## Page-level text extractions
· · · · ·

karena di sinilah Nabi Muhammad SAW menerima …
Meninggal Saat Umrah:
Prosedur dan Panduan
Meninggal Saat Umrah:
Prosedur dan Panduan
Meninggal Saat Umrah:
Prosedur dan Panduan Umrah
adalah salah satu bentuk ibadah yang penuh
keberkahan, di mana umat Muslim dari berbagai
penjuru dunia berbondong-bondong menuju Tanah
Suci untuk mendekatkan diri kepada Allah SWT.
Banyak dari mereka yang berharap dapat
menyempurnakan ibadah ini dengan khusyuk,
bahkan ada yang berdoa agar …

· · · · ·

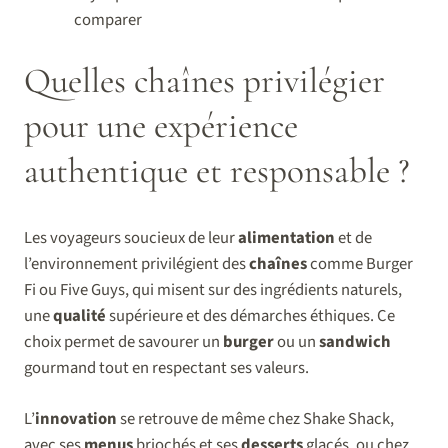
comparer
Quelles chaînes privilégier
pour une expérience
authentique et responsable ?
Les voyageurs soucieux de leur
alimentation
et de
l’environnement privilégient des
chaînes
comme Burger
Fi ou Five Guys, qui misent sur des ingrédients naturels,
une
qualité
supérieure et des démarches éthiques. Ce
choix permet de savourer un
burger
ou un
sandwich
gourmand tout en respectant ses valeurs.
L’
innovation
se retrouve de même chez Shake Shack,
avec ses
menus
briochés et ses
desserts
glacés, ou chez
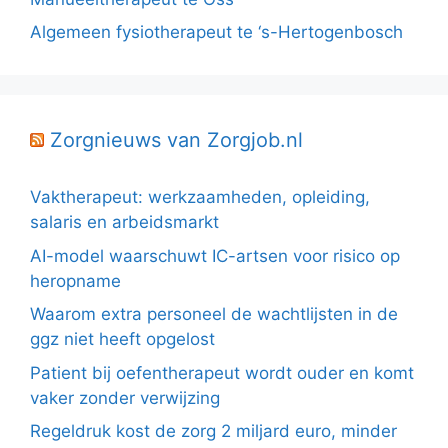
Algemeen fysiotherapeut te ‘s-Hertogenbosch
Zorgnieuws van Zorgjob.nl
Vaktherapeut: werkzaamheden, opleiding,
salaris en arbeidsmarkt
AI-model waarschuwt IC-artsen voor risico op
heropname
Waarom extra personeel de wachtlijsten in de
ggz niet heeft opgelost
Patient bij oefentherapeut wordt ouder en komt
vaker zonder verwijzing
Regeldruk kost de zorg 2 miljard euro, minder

· · · · ·

## Aim of the exercise
Find "karena di sinilah" in the entries above and copy that whole line exactly, then each line after it through the line that contains "bahkan ada yang berdoa agar …".

## Task solution
karena di sinilah Nabi Muhammad SAW menerima …
Meninggal Saat Umrah:
Prosedur dan Panduan
Meninggal Saat Umrah:
Prosedur dan Panduan
Meninggal Saat Umrah:
Prosedur dan Panduan Umrah
adalah salah satu bentuk ibadah yang penuh
keberkahan, di mana umat Muslim dari berbagai
penjuru dunia berbondong-bondong menuju Tanah
Suci untuk mendekatkan diri kepada Allah SWT.
Banyak dari mereka yang berharap dapat
menyempurnakan ibadah ini dengan khusyuk,
bahkan ada yang berdoa agar …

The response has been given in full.